6 “Do not give dogs what is sacred; do not throw your pearls to pigs. If you do, they may trample them under their feet, and turn and tear you to pieces” (Matt 7:6).
7 No, we declare God’s wisdom, a mystery that has been hidden and that God destined for our glory before time began. 8 None of the rulers of this age understood it, for if they had, they would not have crucified the Lord of glory… 13 This is what we speak, not in words taught us by human wisdom but in words taught by the Spirit, explaining spiritual realities with Spirit-taught words. 14 The person without the Spirit does not accept the things that come from the Spirit of God but considers them foolishness, and cannot understand them because they are discerned only through the Spirit (1 Cor 2:7-14).
A New Series
Today we begin a new series. I think I know the general direction and the destination, but I don’t know the exact route. I am guided by the conviction that much of what passes as Christian moral teaching today is really political ideology in religious disguise.
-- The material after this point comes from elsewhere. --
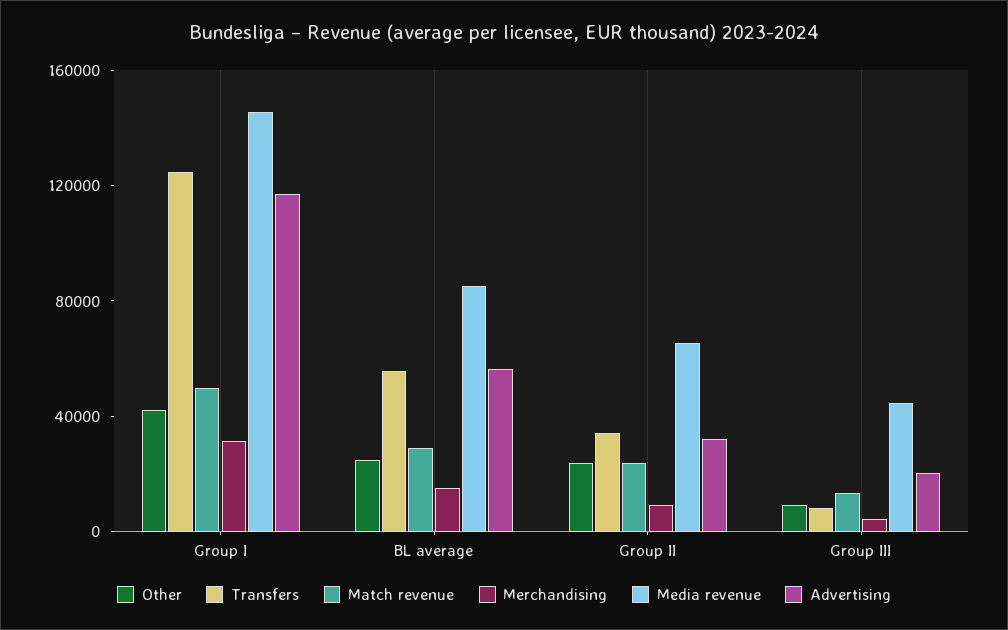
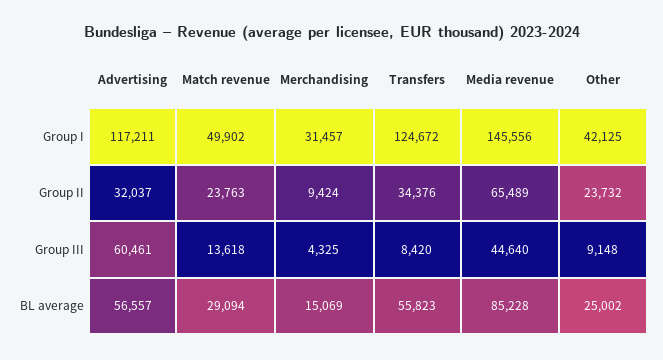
Advertising, Group III: 20000 -> 60461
That is to say, instead of helping individual believers understand how they ought to live as disciples of Jesus in an idolatrous culture, teachers focus on social/political issues and invoke the teaching of Jesus—and selectively the Old Testament and apostolic teaching—to support particular public policies. Instead of speaking of faith, hope and love, they instruct us about social justice. Instead of calling us to personal responsibility and repentance, they blame the social order for our sins and sufferings and call for political change. In short, they prefer to change the world than change themselves.
In this series I want to challenge this social/political distortion of the gospel and return Christian ethics to its proper subject: the individual person’s character and actions in relation to God and neighbor.
Ethical Principles
Below are some principles that will guide our discussion. I will have to unpack and defend them, but for now I was to assert them for your contemplation.
- 1. The only entity capable of moral dispositions and actions is the individual human person.
- 2. Jesus and the apostles address their moral teaching to individual persons; not a single line is addressed to an institution.
- 3. Christian moral teaching presumes the unity and inseparability of our highest religious duty (to love God) and our highest moral duty (to love neighbor); loving God takes priority.
- 4. Christian moral teaching demands that the dispositions of the soul and external actions dwell in harmony in the good and right.
- 5. The believing church—understood as a community of persons not as an institution—should endeavor to embody the perfect community of the Kingdom of God in this world.
The Journey
I hope you will walk along with me as we explore this subject. I am afraid I will have to kick a few sacred cows, step on a few toes, and deflate a few delusions along the way. But my goal is to discern and explain the way of life taught by Jesus and his apostles.